Но только бы дрогнула полночь кругом!..
О друг мой, нам звуки твои показали
Всю ложь в нас, до них — незаметную нам,
И крепче друг другу мы руки пожали,
С зарей возвращаясь к обычным трудам.
Трезвая внимательность забегала вперед и торопилась развенчать для Надсона всякую реальность; это смерть стучалась; а по молодости лет он был идеалист и романтик. Вот как комментирует он литературный успех, пришедший к нему в конце 1882 года:
Успех полный, а в душе полный сумбур, ощущение чего-то пьяного, кошмар какой-то и тяжелое разочарование!.. Что же это значит, наконец? «Что же ты любишь, дитя маловерное, где же твой идол стоит?» Или проще: какого тебе еще рожна нужно? А между тем я не рисуюсь, — мне в самом деле было грустно до тяжести, когда уходил я домой, увенчанный моим успехом. Причина этому та, что от меня не укрылась изнанка многого… не укрылись ложь и фразы этого вечера… не укрылась та, если можно так выразиться, его оргийная сторона, которая мне так противна».
С такими мыслями лучше и не жить; что это за жизнь, пересоленная смертью? Разъедающая критичность не оставила его и в момент довольства собой. Из глубин сознания вдруг выплыло уничтожающее слово. Пятнадцати лет он пишет в дневнике:
Что это на меня сегодня писарство напало! Такие буквы выписываю, что уму непостижимо. А какая гордость мне будет (вот так фраза, чисто немецкая), какая слава, хотел я сказать, в нашем кружке, если узнают, что я печатаю в журналах…! Но, впрочем, нечего обольщать самого себя: вернее всего, что мои… (хотел написать «жиденькие» произведения, но мне и нерасчет, да и несправедливо клеветать на самого себя)… неопытные произведения так и останутся ненапечатанными.
Как раз эта самоубийственная искренность сообщает стихам Надсона свежесть. Напыщенность чувства, нелепая восторженность слышатся только тем в них, кому в жизни пришлось разочароваться — Надсон же при всей своей критичности до разочарованности не успел дойти. Его представления об общественной справедливости по юношеской наивности взяты из гимназических учебников истории, следовательно, сняты с надежных древнегреческих и римских образцов. Люди, твердо стоящие на ногах и знающие в себе запас жизни на десятилетия вперед, успевают неоднократно сменить вехи, — Надсон на такое никогда не мог решиться. Чувство самосохранения велело ему поторопиться высказаться теми фразами, которые оказались рядом, под рукой; так случилось, что он родился в эпоху, когда у всех развязались языки на безудержное фразерство.
# # # # #
Части задания
#1 Когда, согласно тексту о Надсоне, к нему пришел литературный успех?
#2 Выпишите из текста о Надсоне дословно отрывок, начиная со слов «Но только бы» и заканчивая словами «к обычным трудам.».
#3 Допишите продолжение текста о Надсоне, начав сразу после его последнего предложения.
Строки данных для работы не понадобятся.

Строки данных
# # # # #
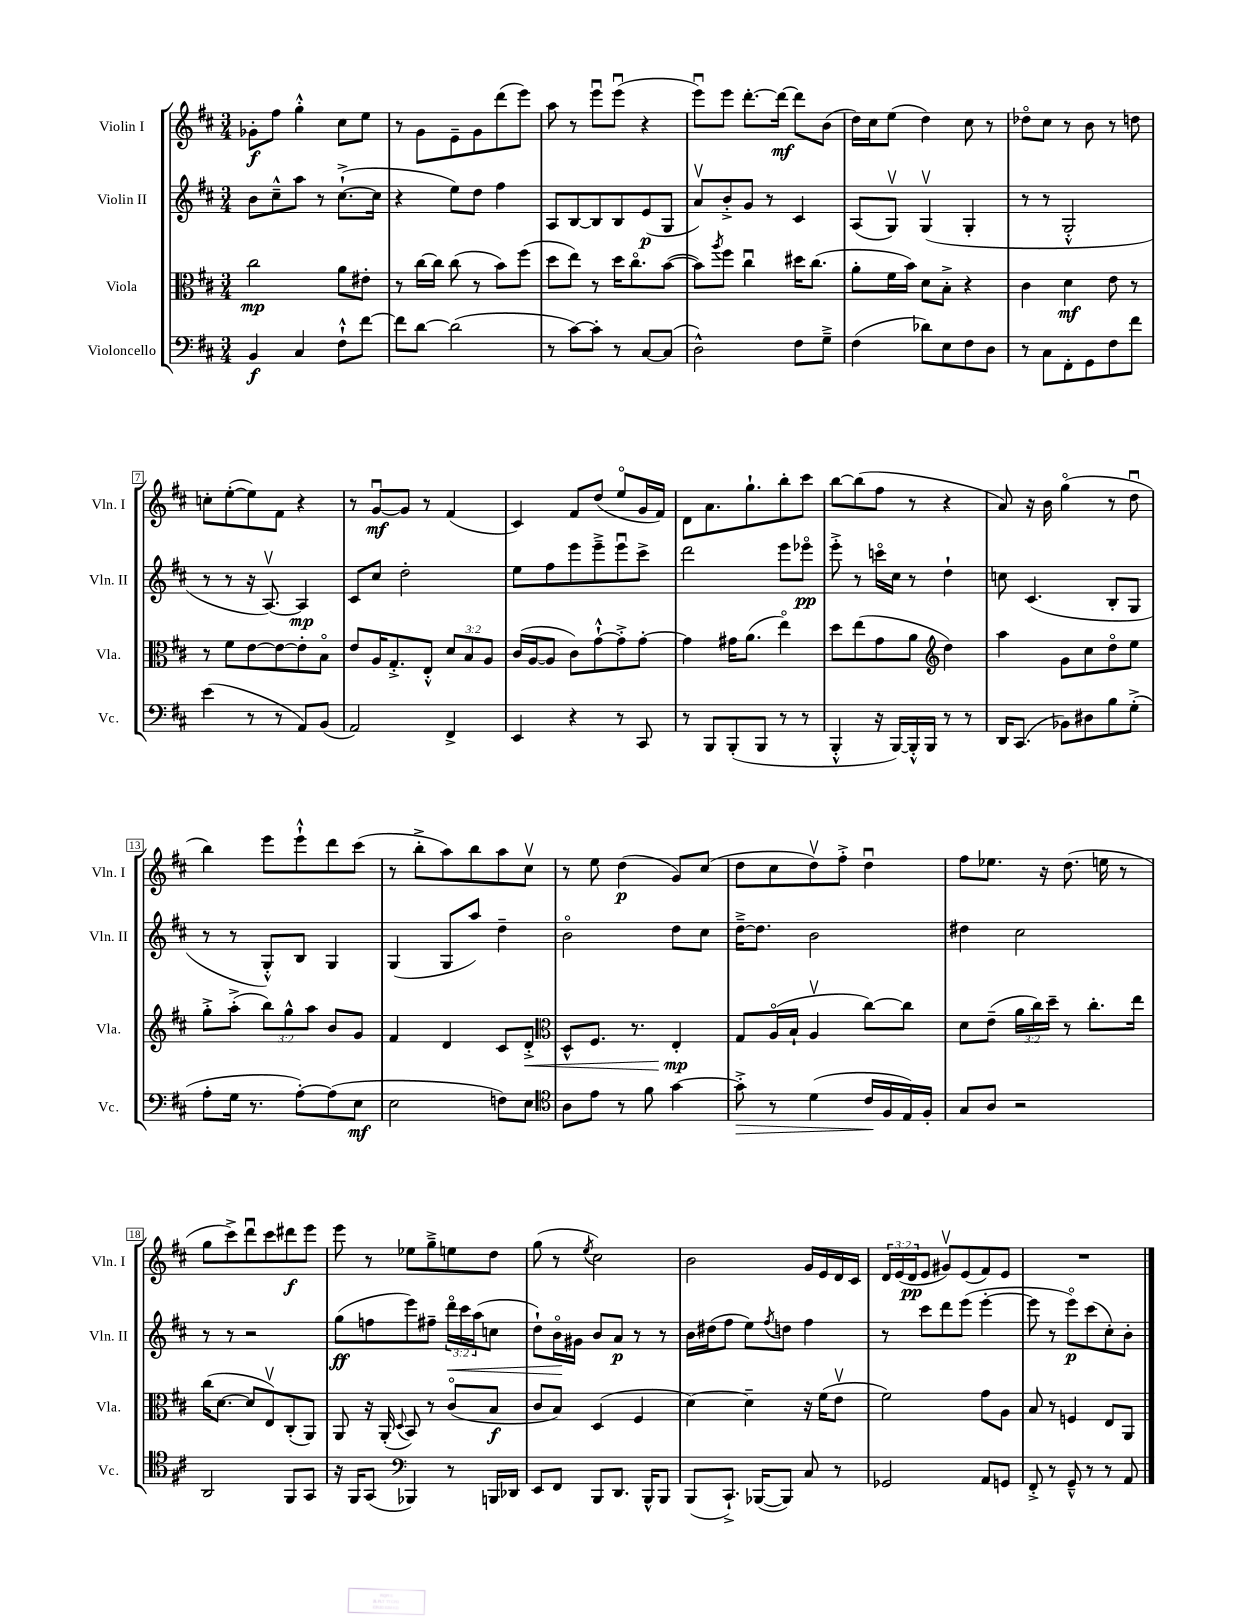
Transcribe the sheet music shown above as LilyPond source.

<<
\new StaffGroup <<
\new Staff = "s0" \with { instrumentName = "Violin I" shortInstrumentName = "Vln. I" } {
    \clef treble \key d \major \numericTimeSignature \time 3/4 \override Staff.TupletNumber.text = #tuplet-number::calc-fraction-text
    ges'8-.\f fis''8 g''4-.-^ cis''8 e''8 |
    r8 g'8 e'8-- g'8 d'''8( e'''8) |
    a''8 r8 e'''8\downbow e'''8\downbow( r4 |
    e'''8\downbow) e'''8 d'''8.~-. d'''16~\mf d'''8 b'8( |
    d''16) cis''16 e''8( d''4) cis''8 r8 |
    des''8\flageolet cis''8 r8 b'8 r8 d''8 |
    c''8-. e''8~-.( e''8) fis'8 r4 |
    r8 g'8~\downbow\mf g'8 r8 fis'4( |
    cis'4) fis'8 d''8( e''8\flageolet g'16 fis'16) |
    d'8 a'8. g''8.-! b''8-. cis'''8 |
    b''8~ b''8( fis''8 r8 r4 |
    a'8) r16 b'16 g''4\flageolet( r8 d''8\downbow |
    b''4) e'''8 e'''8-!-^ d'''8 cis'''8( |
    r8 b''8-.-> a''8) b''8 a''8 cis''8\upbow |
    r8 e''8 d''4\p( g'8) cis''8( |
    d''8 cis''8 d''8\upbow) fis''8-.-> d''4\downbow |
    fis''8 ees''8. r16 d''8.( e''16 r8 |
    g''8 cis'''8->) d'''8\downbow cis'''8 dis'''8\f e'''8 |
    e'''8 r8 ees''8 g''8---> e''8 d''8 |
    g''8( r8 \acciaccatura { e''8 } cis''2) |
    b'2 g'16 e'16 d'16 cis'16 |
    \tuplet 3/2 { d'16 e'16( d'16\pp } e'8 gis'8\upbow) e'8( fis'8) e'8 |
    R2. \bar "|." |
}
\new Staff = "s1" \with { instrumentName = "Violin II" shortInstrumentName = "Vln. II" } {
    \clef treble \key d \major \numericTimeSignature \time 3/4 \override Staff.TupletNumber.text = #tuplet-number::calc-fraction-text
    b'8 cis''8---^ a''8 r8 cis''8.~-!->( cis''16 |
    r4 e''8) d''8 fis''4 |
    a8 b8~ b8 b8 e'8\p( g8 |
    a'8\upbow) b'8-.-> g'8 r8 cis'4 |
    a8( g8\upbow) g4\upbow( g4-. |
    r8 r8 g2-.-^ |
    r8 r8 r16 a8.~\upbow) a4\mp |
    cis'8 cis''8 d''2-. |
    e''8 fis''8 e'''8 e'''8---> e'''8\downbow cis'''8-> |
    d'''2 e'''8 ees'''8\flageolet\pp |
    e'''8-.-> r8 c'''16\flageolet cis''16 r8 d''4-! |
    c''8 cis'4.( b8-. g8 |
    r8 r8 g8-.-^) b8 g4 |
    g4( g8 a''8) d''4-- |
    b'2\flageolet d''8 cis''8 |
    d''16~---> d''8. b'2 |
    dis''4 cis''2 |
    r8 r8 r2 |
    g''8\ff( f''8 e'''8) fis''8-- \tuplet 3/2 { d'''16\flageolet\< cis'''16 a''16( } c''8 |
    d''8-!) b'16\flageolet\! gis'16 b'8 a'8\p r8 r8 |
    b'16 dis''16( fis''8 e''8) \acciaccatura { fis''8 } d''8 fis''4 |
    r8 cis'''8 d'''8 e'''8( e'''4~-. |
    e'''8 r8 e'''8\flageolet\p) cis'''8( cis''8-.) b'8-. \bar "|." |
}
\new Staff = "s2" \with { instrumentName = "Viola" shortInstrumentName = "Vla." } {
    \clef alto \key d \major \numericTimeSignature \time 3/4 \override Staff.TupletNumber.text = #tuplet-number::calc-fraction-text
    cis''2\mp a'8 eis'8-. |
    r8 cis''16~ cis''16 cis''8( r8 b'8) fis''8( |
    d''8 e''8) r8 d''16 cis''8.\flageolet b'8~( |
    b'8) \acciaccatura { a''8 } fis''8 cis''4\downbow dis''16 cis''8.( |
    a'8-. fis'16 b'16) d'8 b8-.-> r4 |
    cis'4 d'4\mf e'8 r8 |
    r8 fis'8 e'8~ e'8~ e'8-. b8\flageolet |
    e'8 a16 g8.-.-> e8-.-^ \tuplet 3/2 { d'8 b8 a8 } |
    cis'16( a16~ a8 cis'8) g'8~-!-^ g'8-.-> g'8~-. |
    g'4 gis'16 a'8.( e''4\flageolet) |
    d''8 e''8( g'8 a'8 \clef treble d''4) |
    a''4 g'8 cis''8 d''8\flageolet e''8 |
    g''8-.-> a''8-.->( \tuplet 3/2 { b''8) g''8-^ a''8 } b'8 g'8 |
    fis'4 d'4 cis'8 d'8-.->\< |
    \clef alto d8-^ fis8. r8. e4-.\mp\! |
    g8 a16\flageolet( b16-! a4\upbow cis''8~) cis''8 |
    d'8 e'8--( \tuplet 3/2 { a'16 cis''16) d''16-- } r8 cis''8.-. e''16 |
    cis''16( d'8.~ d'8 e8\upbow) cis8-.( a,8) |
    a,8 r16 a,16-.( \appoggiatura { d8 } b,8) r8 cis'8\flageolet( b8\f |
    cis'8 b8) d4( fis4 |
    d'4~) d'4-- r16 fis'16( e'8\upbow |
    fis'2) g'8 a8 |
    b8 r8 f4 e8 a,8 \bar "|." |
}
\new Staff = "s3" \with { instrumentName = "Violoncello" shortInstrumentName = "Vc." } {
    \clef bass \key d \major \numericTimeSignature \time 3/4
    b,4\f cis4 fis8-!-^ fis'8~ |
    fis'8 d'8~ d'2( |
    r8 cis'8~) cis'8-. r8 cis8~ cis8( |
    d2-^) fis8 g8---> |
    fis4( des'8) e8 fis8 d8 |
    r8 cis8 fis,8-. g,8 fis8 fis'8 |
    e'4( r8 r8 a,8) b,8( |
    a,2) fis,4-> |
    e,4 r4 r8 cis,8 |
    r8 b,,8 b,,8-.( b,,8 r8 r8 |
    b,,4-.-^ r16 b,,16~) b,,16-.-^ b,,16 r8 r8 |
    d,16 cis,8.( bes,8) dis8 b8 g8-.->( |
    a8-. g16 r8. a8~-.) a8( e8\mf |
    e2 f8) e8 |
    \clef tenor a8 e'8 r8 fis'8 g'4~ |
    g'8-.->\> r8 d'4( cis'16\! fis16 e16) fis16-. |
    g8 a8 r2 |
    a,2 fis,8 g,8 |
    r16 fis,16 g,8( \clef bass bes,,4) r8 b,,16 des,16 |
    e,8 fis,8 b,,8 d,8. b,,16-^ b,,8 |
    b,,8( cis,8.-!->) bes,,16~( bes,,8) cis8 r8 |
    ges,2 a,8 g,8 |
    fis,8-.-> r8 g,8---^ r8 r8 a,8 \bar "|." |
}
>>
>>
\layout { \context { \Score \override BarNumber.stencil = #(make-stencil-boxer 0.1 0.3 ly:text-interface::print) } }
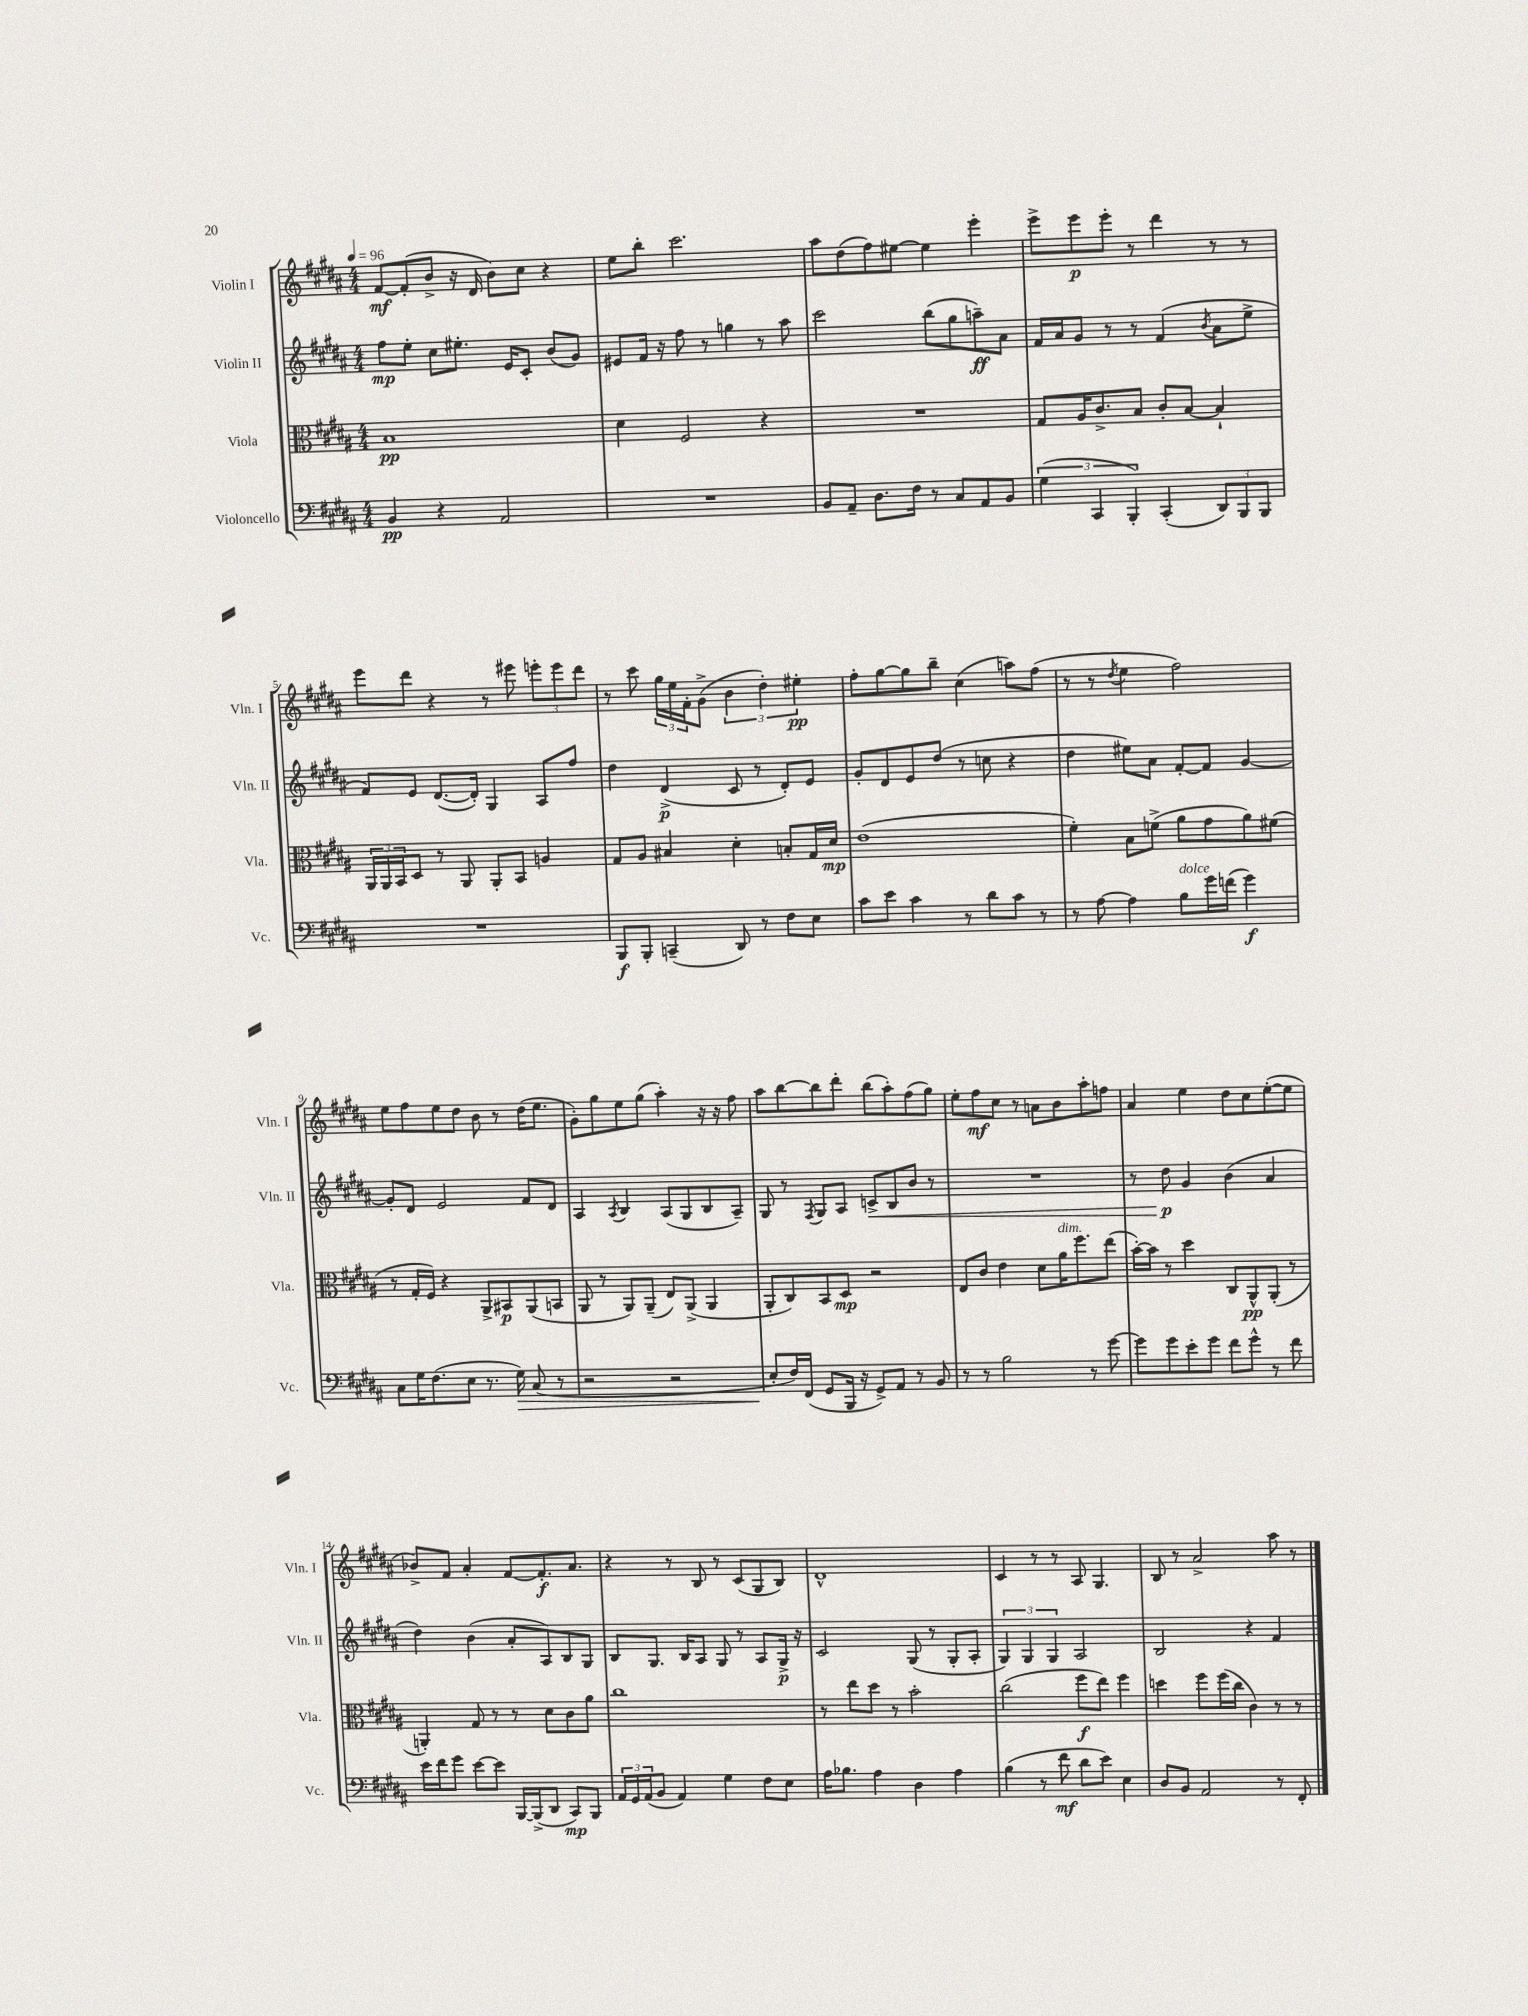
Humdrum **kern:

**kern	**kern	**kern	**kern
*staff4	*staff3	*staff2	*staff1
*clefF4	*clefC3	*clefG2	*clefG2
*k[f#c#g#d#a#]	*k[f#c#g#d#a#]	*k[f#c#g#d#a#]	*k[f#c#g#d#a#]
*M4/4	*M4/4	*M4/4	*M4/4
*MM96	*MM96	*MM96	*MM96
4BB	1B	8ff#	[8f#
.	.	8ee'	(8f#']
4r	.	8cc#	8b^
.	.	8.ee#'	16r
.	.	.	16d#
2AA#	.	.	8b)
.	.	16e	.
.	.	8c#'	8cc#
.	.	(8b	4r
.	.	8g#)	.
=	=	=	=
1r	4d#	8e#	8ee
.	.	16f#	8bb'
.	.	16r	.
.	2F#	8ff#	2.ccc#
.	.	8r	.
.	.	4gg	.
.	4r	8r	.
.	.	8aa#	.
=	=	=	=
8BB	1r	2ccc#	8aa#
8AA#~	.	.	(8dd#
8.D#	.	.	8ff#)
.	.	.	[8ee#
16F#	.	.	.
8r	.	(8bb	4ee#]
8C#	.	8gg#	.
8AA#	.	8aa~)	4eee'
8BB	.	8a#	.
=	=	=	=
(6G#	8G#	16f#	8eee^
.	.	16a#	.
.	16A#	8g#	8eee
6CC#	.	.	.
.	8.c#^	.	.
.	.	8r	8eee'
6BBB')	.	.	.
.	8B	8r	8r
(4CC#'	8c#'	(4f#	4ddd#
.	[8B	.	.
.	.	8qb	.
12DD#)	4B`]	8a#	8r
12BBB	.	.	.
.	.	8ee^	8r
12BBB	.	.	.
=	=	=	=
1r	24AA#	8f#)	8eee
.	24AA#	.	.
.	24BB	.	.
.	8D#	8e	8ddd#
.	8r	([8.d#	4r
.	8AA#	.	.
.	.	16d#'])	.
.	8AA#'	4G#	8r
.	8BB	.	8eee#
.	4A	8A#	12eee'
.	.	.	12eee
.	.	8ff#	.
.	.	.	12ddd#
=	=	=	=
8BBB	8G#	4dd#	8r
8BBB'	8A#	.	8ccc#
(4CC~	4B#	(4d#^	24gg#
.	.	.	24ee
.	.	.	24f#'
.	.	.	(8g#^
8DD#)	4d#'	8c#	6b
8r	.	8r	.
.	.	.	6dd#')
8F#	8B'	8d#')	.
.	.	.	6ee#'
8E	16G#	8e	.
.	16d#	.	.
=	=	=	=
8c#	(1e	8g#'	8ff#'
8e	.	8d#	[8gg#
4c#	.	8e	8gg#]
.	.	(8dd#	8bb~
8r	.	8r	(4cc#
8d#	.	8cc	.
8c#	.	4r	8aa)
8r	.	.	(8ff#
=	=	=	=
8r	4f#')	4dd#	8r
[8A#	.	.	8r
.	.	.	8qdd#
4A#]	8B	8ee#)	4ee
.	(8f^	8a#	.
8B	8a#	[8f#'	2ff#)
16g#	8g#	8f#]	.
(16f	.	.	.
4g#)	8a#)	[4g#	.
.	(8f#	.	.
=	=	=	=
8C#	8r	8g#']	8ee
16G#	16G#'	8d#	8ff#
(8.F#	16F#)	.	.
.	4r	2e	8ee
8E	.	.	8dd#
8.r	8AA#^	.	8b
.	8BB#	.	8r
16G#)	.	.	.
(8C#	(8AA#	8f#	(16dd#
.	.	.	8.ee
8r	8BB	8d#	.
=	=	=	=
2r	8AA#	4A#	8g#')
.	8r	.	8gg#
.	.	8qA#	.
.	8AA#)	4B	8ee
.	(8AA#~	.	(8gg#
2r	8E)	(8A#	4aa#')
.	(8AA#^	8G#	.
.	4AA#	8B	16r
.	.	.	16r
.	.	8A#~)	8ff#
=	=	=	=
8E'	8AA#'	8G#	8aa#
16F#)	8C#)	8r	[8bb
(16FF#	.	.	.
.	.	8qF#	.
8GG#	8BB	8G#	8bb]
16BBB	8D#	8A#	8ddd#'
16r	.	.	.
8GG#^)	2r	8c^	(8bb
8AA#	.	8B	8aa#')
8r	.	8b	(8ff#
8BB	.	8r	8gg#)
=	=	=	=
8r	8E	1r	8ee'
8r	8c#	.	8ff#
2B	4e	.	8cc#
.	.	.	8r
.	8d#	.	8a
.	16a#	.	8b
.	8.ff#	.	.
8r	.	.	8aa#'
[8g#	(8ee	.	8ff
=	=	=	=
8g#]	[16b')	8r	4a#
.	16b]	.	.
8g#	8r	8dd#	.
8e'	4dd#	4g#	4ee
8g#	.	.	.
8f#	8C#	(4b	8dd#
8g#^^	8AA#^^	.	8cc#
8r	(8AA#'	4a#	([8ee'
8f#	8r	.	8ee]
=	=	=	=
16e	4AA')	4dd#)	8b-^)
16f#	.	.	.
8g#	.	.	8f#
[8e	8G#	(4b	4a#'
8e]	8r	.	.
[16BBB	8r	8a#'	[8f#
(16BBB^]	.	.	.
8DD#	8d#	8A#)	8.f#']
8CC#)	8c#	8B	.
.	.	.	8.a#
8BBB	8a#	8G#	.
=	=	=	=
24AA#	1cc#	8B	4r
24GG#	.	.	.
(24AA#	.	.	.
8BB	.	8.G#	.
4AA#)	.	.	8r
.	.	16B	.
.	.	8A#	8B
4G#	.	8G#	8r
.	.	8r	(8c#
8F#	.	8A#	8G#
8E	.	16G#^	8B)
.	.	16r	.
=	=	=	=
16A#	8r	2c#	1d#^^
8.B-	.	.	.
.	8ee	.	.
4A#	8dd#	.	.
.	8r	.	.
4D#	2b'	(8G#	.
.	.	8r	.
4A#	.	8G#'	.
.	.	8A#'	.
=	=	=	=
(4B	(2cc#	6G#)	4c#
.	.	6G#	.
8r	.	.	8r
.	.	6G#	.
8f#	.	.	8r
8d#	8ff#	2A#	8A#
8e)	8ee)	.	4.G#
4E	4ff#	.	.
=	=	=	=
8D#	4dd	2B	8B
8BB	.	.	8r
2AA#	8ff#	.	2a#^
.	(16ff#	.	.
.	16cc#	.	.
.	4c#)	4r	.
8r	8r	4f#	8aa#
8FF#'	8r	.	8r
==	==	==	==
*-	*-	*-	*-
# # # # #
Ответы
#1 В конце 1882 года.

#2
Но только бы дрогнула полночь кругом!..
О друг мой, нам звуки твои показали
Всю ложь в нас, до них — незаметную нам,
И крепче друг другу мы руки пожали,
С зарей возвращаясь к обычным трудам.

#3
В умении вжиться в чувство, ситуацию он был сильнее многих. Известна его любовь к спектаклям, балам; он с восторгом описывает карнавал в Ницце. В нём жил актер или устроитель народных праздников. Собственно лирика его, когда она не перепев высоких образцов, обрывочна и завершается если не многоточием, то «завертывающим», «склеивающим» вопросом. Его многоточия надо понимать как знак неудовлетворенности формой, признание невозможности ограничиться ею в выражении своих чувств.
Лучшие и завершенные стихи его — это баллады на исторические темы, где оживление, приближение к современности событий давних времен достигает удивительной силы. Здесь, в способности вжиться он у себя дома, не в образотворчестве. Способность была врожденная. Надсон вспоминает о детстве:
Помню себя в деревне, в пригородном имении Ф-ва, у которого моя мать живет экономкой и гувернанткой… В траве всё жило своей особенной, чудно-новой жизнью. Я старался поставить себя на место большого красного муравья, взбирающегося по стебельку стройного колокольчика, и с его точки зрения взглянуть на этот новый мир; я подмечал игру света и тени сквозь зеленую полумглу сквозивших на солнце широких листьев подорожника, открывал светлые и приветливые лужайки и грозные гранитные вершины, и достигал, наконец, до того, что высокий куст репейника казался мне таким гигантом, что при виде его у меня в груди сжималось сердце каким-то мучительно-подавляющим чувством.
Так же естественно ему было вжиться в другого человека. Тринадцатилетний школьник, он записывает в дневнике:
Сочинений пять по крайней мере придется написать, а это не шутка. Надобно, чтоб одно не походило на другое, но чтобы было хорошо. Да, работы немало! Так ругаешься, ругаешься с товарищами, а как придет время писать сочинения, все сейчас и лезут. Совестно как-то отказать, да и то, правду сказать, что сочинения — моя гордость. А однако я очень самолюбивый, так что раза два услышать похвалы для меня не неприятно! (25.9.1875).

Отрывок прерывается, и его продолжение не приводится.